The basic idea of Audio CNN works is to apply CNNs on spectrograms, or time-frequency-response maps, of audio signals. In this work, we propose to directly use the grayscale time-frequency map image to train the audio CNN. Then the audio CNN can be initialized by the same technique used on the temporal networks in . It is also known that learning from multiple time scales help in acoustic models . In this sense, we propose to stack multiple spectrograms with varying window size as the input to the audio CNN.

Experiments

We train our models on the official training set of ActivityNet v $1.3$ dataset . There are $10,024$ videos for training, enclosing $15410$ activity instances from $200$ activity classes. The validation set contains $4926$ videos and $7654$ activity instances. We study the performance of our approach on this validation set. The final testing set comprises $5044$ videos and is not annotated with any activity instance. We report the performance of our proposed models on this set according to the feedback of the test server of the challenge. Models for this setting are trained with the union of training and validation set.

In experiments, we compare the performance of temporal segment networks using several network architectures, including BN-Inception , Inception V3 , and ResNet . The performance of different network structures for spatial and temporal stream are summarized in Table 1. To analyze the effect of different training strategies, we compare the performance of appearance modeling CNNs with these strategies. The results are presented in Table 2. The contributions of appearance and motion CNNs are also summarized in Table 3. Then we report the performance of the two components in the acoustic analysis systems in Table 4.

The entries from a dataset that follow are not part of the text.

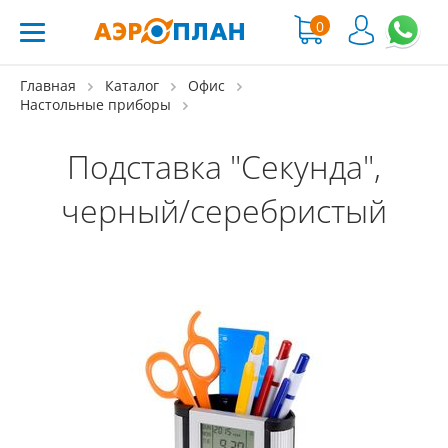
0
Главная
Каталог
Офис
Настольные приборы
Подставка "Секунда",
черный/серебристый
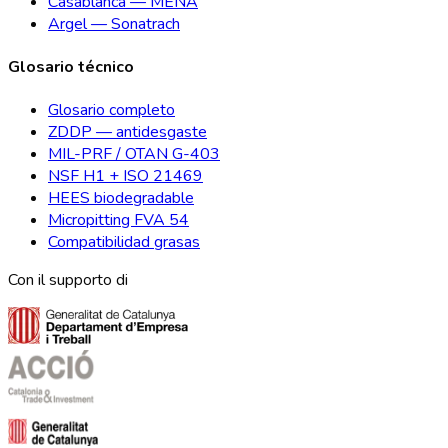
Casablanca — MENA
Argel — Sonatrach
Glosario técnico
Glosario completo
ZDDP — antidesgaste
MIL-PRF / OTAN G-403
NSF H1 + ISO 21469
HEES biodegradable
Micropitting FVA 54
Compatibilidad grasas
Con il supporto di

Finally, we evaluate the fusion of visual analysis system and audio analysis system on both the validation and testing set. The results are illustrated in Table 5. The best mAP achieved by the final ensemble is $93.2\%$ . We also took one chance on the testing server to evaluate a combination of one appearance CNN and one motion CNN. Its results are presented as “Visual CNN (Single)” in Table 5. It is exciting to see using this “single model” setting we can still achieve a reasonable mAP of $91.2\%$ , which may better fit for industrial applications.

Conclusions

This paper has proposed an action recognition method for classifying temporally untrimmed videos. It is based on the idea of combining visual analysis and acoustic analysis. The results show that by carefully designing the visual and acoustic analysis systems and combining them, we can achieve exciting results in video classification tasks and boost the performance of state-of-the-art methods. Another fact to be noticed is that this high accuracy is achieved by evaluating only $1$ frame per second, equivalent to only seeing around $4\%$ of all frames of input videos. We believe this property is also very important for practically applying the system in industrial scenarios.

Acknowledgment

This work was supported by the Big Data Collaboration Research grant from SenseTime Group (CUHK Agreement No. TS1610626) and ERC Advanced Grant Varcity (No. 273940).